Ireland’s situation is similar in scale if not geography. Despite public-awareness efforts like the HSE’s SunSmart campaign, the cultural appeal of tanning persists, particularly among young women. As the HRB review notes, education alone rarely shifts deep-rooted image norms. Social media influence and beauty standards continue to drive tanning behaviours even as people understand the risks.
Policies must be integrated, sustained, and supported by enforcement and cultural change.
The researchers point out that most sunbeds emit ultraviolet radiation (UVR) at levels equal to or higher than tropical midday sun. The International Agency for Research on Cancer (IARC) has classified sunbeds as Group 1 carcinogens, the same category as tobacco and asbestos. Even limited exposure, experts say, can cause DNA damage leading to both melanoma and non-melanoma skin cancers.
In Ireland, current legislation, the Public Health (Sunbeds) Act 2014, already bans use by under-18s, prohibits health claims by salons, and requires safety warnings and supervision.

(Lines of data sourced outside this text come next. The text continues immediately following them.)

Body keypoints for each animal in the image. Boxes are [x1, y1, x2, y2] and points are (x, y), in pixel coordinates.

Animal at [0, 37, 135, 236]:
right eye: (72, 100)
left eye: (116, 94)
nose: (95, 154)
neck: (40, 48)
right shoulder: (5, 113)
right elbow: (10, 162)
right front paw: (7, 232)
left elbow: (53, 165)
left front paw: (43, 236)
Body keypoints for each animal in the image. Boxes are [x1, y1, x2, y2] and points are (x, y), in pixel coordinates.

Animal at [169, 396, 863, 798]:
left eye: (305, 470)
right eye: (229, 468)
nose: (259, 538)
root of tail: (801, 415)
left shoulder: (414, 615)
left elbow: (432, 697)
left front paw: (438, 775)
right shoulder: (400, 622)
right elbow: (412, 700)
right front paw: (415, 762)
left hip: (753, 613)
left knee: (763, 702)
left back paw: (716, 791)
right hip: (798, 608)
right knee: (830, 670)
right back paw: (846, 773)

But the HRB’s findings and growing international momentum have led policymakers to question whether partial restrictions go far enough.
A national ban won’t come without controversy. The Sunbed Association of Ireland argues that professional salons operate safely under strict regulations and that an outright ban would push customers toward unregulated home devices or illegal imports. Supporters of the ban counter that the evidence is clear: no amount of UV exposure from a sunbed is safe, and the costs to the health system far outweigh any commercial benefits.

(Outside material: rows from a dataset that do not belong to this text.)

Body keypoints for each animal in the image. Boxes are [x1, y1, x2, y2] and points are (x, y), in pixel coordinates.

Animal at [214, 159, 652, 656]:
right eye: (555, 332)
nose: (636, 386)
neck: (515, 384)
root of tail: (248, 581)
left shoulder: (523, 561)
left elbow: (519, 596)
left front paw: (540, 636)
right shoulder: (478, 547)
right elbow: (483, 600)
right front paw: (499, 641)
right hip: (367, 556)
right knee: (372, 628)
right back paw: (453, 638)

The HRB review supports that position, emphasising that the economic burden of treating UVR-related cancers is enormous – encompassing surgery, oncology care, and ongoing prevention efforts. International models suggest that effective regulation could save the Irish health system millions each year.
If Ireland follows Australia’s example, it will become only the second country in the world to fully outlaw sunbeds. Public health advocates say it would be a landmark move, one that sends a clear message that tanning is not harmless beauty care, but a proven carcinogenic activity.
For now, the HRB review gives policymakers the clearest evidence yet: education changes minds, regulation changes behaviour, and together they save lives. The challenge for Ireland will be to combine both in a way that protects public health while confronting the cultural obsession with the “healthy glow.”